Both hotel receptionists were busy with an ancient Englishman disputing his bill: “This isn’t the price they gave me on Agoda!” Diana felt impatience rise within, then calmed herself by counting the number of lines on the back of the Englishman’s neck. It worked. She closed her eyes and attempted a standing nap. This respite was short-lived. She heard Dinos yelp in pain. Someone had twisted his wrist – a young man, dressed in a River Plate football hoodie and jeans. Diana got a glimpse of his inflamed eyes that were too close together. A chaotic tug of war began. On seeing a pistol in the assailant’s free hand, Diana screamed. Dinos had spotted it too, but out of fear, out of shock, he kept struggling. The man stuffed the pistol into his belt…and now both hands clawed at Dinos’s watch. Her husband put up a fight; he’d been an under sixty-kilogram wrestler in his day. At some point, the pistol fell to the ground. The man let go of Dinos’s wrist and picked it up in wonder. Had he forgotten this advantage much greater than his youth? He gave Dinos a crack on the head with the butt. Now his fish was stunned – he unclipped the watch, ran outside, and jumped on the back of the motorbike. For some reason, Diana ran after him. She shouted out to the police officer, who only followed the speeding bike with her head. What could she do though? Diana saw the policewoman was without backup or a vehicle.

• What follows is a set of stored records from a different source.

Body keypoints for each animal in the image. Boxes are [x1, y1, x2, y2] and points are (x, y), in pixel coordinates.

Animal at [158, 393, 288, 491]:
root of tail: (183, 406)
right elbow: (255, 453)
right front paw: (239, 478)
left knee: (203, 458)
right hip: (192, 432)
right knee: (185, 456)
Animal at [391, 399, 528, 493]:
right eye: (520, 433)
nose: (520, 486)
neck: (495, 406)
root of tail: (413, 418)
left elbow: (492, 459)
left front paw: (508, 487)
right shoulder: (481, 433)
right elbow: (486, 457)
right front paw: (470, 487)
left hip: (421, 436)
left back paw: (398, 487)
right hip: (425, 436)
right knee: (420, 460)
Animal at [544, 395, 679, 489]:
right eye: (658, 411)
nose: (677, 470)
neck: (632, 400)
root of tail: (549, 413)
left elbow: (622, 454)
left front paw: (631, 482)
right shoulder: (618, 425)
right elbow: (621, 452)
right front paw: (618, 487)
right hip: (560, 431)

The British man had scampered upstairs – the reception was all theirs now. Dinos sat on the sofa next to Diana, who held a handkerchief to his head. She saw blood on the sofa, but not yet on her skirt. The receptionist who took charge of the aftermath did so with perfect confidence and without a hint of sympathy. “I’ll call the police so that you can get a report for your insurance company. We are sorry this happened, that criminal was a foreigner, it’s happening all the time. You can thank President Maduro.”

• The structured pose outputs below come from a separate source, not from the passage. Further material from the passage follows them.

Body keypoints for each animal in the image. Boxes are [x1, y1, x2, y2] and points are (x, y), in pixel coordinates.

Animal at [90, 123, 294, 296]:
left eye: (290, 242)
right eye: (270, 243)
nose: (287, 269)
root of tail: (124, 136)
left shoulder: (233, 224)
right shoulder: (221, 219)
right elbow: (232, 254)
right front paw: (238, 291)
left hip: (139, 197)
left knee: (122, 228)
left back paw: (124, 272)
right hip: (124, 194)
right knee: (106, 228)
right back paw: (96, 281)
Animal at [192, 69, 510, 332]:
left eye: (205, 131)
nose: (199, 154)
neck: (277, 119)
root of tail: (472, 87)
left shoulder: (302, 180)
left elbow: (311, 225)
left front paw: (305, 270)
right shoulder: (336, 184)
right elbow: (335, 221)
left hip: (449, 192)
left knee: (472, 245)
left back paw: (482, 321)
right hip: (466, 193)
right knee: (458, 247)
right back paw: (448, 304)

“I can’t believe it, so callous, they didn’t apologise for their slack security,” Diana said in the taxi from the hospital back to the hotel. “I don’t want to go back to that place.”

Dinos, with his head patched and a hefty dose of tramadol inside, said, “They’ll make us pay for the carpet and sofa – there was a lot of blood.” Diana knew he was winding her up, but became frantic anyway and started yelling at the taxi driver to turn around. This was more of a reaction than Dinos had bargained for. He pleaded with her to calm down and apologised to the driver.